Parketnummer 10/996716-17
Tekst gewijzigde tenlastelegging
Aan de verdachte wordt ten laste gelegd dat
1.
[naam bedrijf 1] in de periode van 1 april 2011 tot en met 1 mei
2013 te Rotterdam en/of Venlo en/of Apeldoorn en/of elders in Nederland (in
haar hoedanigheid van algemeen fiscaal vertegenwoordiger) meermalen
[naam bedrijf 2] (gevestigd te Hong Kong met BTW-nummer [btw-nummer] ) heeft
doen plegen het opzettelijk een bij de Belastingwet voorziene aangifte als
bedoeld in de Algemene wet inzake rijksbelastingen, te weten kwartaalaangiften
omzetbelasting over de jaren 2011 en/of 2012 en/of het eerste kwartaal 2013,
onjuist en/of onvolledig doen (DOC-050, 6 tot en met 14),
immers heeft [naam bedrijf 1] (in haar hoedanigheid van algemeen
fiscaal vertegenwoordiger van [naam bedrijf 2] ) telkens opzettelijk in die
(digitale) aangiften ten name van [naam bedrijf 2] een te laag bedrag aan
belaste prestaties (rubriek 1a) en/of een te laag bedrag aan (af te dragen)

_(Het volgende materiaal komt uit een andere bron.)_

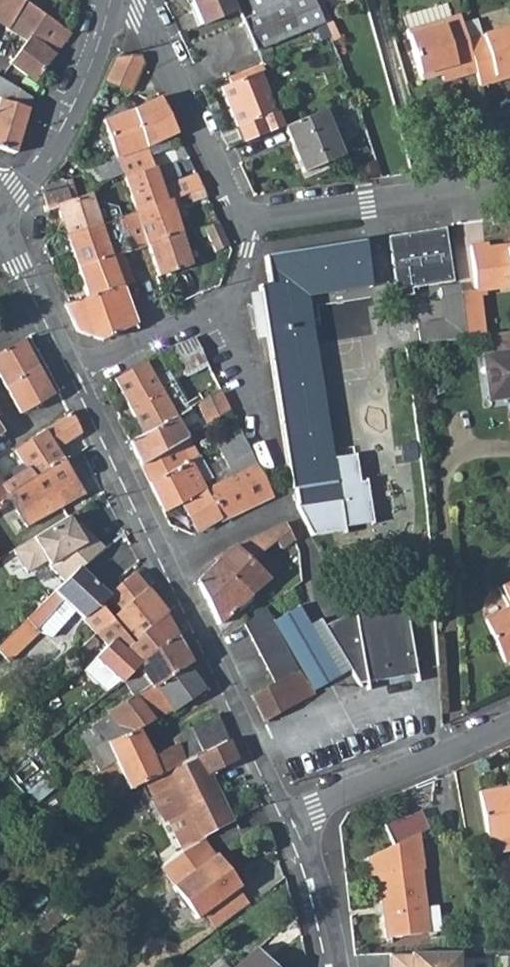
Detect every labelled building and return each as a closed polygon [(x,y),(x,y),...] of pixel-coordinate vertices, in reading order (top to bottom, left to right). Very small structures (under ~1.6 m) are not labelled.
[(7,29),(26,40),(10,62),(37,81),(68,37),(70,34),(23,0),(0,0),(0,24),(7,29)] [(203,24),(236,12),(231,0),(192,0),(203,24)] [(323,22),(313,0),(246,0),(253,17),(244,21),(255,49),(323,22)] [(420,82),(440,75),(454,71),(457,79),(475,73),(466,41),(459,17),(406,32),(420,82)] [(466,41),(475,73),(479,87),(497,82),(495,77),(509,72),(509,28),(466,41)] [(137,51),(114,51),(102,77),(128,89),(141,59),(137,51)] [(457,79),(454,71),(440,75),(442,83),(457,79)] [(274,113),(259,73),(221,88),(243,143),(268,133),(262,118),(274,113)] [(14,153),(28,106),(30,98),(0,78),(0,149),(14,153)] [(140,107),(104,120),(117,156),(146,146),(146,147),(176,134),(159,98),(140,107)] [(300,174),(341,158),(322,111),(280,128),(300,174)] [(177,186),(162,192),(150,157),(146,147),(146,146),(117,156),(122,172),(136,212),(169,200),(201,189),(197,178),(177,186)] [(84,170),(95,185),(122,172),(117,156),(114,156),(84,170)] [(57,207),(67,237),(100,225),(90,194),(72,200),(64,180),(41,188),(47,210),(47,211),(57,207)] [(175,215),(169,200),(136,212),(119,219),(130,250),(147,245),(181,233),(176,219),(175,215)] [(100,225),(67,237),(77,268),(122,253),(130,250),(119,219),(100,225)] [(226,242),(220,228),(217,221),(209,224),(203,226),(213,248),(226,242)] [(158,275),(191,265),(181,233),(147,245),(158,275)] [(363,241),(263,256),(268,283),(259,285),(266,334),(290,487),(294,487),(297,506),(337,500),(334,481),(336,480),(333,463),(307,294),(370,286),(363,241)] [(474,292),(509,287),(509,245),(486,248),(486,245),(468,247),(474,292)] [(122,253),(77,268),(86,296),(88,298),(121,287),(116,269),(126,264),(122,253)] [(126,264),(116,269),(121,287),(133,282),(126,264)] [(458,285),(436,288),(437,299),(459,295),(459,294),(458,285)] [(64,304),(73,324),(128,305),(121,287),(88,298),(86,296),(68,303),(64,304)] [(474,292),(459,294),(459,295),(464,337),(479,335),(474,292)] [(406,345),(464,337),(459,295),(437,299),(440,320),(403,325),(406,345)] [(128,305),(73,324),(76,330),(103,340),(134,325),(128,305)] [(493,333),(496,353),(509,352),(509,331),(493,333)] [(209,369),(194,337),(157,355),(154,357),(159,368),(176,360),(187,383),(205,375),(205,371),(209,369)] [(53,395),(24,339),(0,353),(0,376),(21,414),(53,395)] [(496,353),(485,354),(490,397),(509,395),(509,352),(496,353)] [(123,397),(143,433),(144,434),(174,417),(186,410),(191,406),(207,397),(208,396),(205,392),(189,401),(177,379),(158,388),(144,362),(143,362),(113,379),(123,397)] [(218,417),(230,410),(220,389),(208,396),(218,417)] [(191,406),(202,427),(218,417),(208,396),(207,397),(191,406)] [(230,410),(218,417),(202,427),(195,431),(201,442),(224,428),(224,430),(236,422),(230,410)] [(27,468),(2,484),(13,499),(0,508),(0,544),(26,526),(27,527),(83,495),(56,452),(81,434),(70,413),(14,450),(27,468)] [(174,417),(144,434),(143,433),(129,441),(140,465),(178,442),(178,441),(185,437),(174,417)] [(232,477),(257,465),(240,431),(240,430),(215,444),(228,471),(225,473),(227,477),(231,475),(232,477)] [(178,441),(178,442),(188,460),(189,460),(198,455),(187,436),(185,437),(178,441)] [(178,442),(140,465),(149,484),(188,460),(178,442)] [(189,460),(188,460),(200,483),(210,478),(198,454),(198,455),(189,460)] [(188,460),(149,484),(162,511),(180,502),(204,490),(203,489),(200,483),(188,460)] [(350,461),(333,463),(336,480),(334,481),(337,500),(297,506),(310,530),(316,541),(371,532),(363,478),(352,479),(350,461)] [(227,477),(203,489),(204,490),(180,502),(197,531),(218,518),(220,521),(272,496),(257,465),(232,477),(231,475),(227,477)] [(2,484),(0,481),(0,508),(13,499),(2,484)] [(76,526),(67,515),(60,520),(70,532),(76,526)] [(70,532),(60,520),(12,551),(26,573),(46,560),(50,568),(63,581),(73,572),(77,568),(80,570),(104,548),(82,521),(76,526),(70,532)] [(234,545),(217,561),(249,595),(268,578),(251,560),(264,549),(271,544),(275,541),(279,545),(281,548),(294,538),(286,522),(236,547),(234,545)] [(251,560),(268,578),(281,566),(264,549),(251,560)] [(196,581),(216,624),(249,596),(249,595),(217,561),(196,581)] [(63,581),(24,619),(35,630),(42,622),(43,623),(44,619),(52,626),(56,622),(59,624),(73,610),(82,618),(94,632),(95,631),(108,619),(95,602),(105,594),(80,570),(77,568),(73,572),(63,581)] [(108,619),(122,637),(162,613),(165,612),(162,608),(132,571),(117,583),(105,594),(95,602),(108,619)] [(499,579),(509,602),(509,574),(499,579)] [(324,620),(319,623),(319,624),(347,668),(354,681),(417,672),(411,601),(371,608),(368,608),(361,609),(355,610),(348,611),(342,613),(336,615),(330,618),(324,620)] [(485,614),(504,657),(509,655),(509,602),(485,614)] [(294,603),(271,617),(313,689),(338,674),(305,621),(294,603)] [(243,624),(273,682),(298,668),(271,617),(266,607),(244,623),(243,624)] [(135,668),(175,636),(162,613),(122,637),(108,619),(95,631),(106,645),(92,657),(94,658),(81,669),(100,691),(112,680),(115,684),(122,679),(135,668)] [(305,621),(338,674),(347,668),(319,624),(319,623),(314,616),(305,621)] [(24,619),(0,642),(0,656),(4,660),(35,630),(24,619)] [(175,636),(135,668),(148,687),(186,664),(190,662),(175,636)] [(188,667),(186,664),(148,687),(133,695),(107,711),(108,714),(80,737),(88,751),(134,727),(136,730),(170,709),(171,710),(202,690),(188,667)] [(135,668),(122,679),(133,695),(148,687),(135,668)] [(250,694),(263,721),(315,692),(313,689),(298,668),(273,682),(250,694)] [(213,716),(199,722),(184,730),(169,740),(172,745),(149,757),(136,730),(134,727),(88,751),(98,770),(111,763),(120,782),(110,791),(82,817),(90,826),(136,784),(142,778),(147,776),(165,769),(193,756),(224,742),(213,716)] [(175,787),(208,772),(232,761),(224,742),(193,756),(165,769),(175,787)] [(110,791),(120,782),(111,763),(98,770),(99,771),(110,791)] [(208,772),(175,787),(165,769),(147,776),(163,812),(174,807),(179,804),(181,807),(217,790),(208,772)] [(502,790),(501,785),(478,790),(486,835),(508,831),(509,836),(509,835),(509,789),(502,790)] [(202,838),(233,822),(232,821),(219,793),(218,790),(217,790),(181,807),(179,804),(174,807),(187,832),(175,838),(181,849),(203,841),(202,838)] [(174,807),(163,812),(175,838),(187,832),(174,807)] [(396,846),(417,836),(431,829),(432,810),(386,827),(396,846)] [(509,836),(508,831),(486,835),(487,843),(509,839),(509,836)] [(377,879),(383,940),(419,936),(416,914),(422,913),(418,873),(420,873),(417,836),(396,846),(368,860),(370,879),(377,879)] [(171,887),(195,918),(199,915),(235,888),(237,886),(214,856),(203,841),(181,849),(157,869),(171,887)] [(235,888),(199,915),(213,933),(222,927),(249,905),(235,888)] [(75,904),(65,893),(33,922),(43,933),(75,904)] [(425,966),(445,966),(448,951),(446,951),(424,952),(425,966)] [(259,952),(242,966),(272,966),(259,952)] [(391,953),(360,954),(362,966),(392,966),(391,953)]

omzetbelasting (AMB-013 en AMB-004, tabel 11, dossier p. 424) opgegeven,
terwijl dat feit er (telkens) toe strekte dat te weinig belasting werd geheven,
aan welke verboden gedragingen hij, verdachte, (telkens) feitelijk leiding
heeft gegeven;
art 68 lid 1 ahf/ond a Algemene wet inzake rijksbelastingen
art 69 lid 2 Algemene wet inzake rijksbelastingen
2.
hij in de periode van 1 januari 2011 tot en met 31 mei 2013 te Rotterdam
en/of Venlo en/of elders in Nederland tezamen en in vereniging met een ander
of anderen, althans alleen, meermalen opzettelijk
een hoeveelheid geld (tot een totaal van ongeveer 4,7 miljoen euro), die
(telkens) geheel of ten dele toebehoorde aan [naam bedrijf 2] en/of
Zollagentur [naam ] , in elk geval aan een ander of anderen dan aan
hem,verdachte, en/of [naam bedrijf 1] en/of [naam bedrijf 5]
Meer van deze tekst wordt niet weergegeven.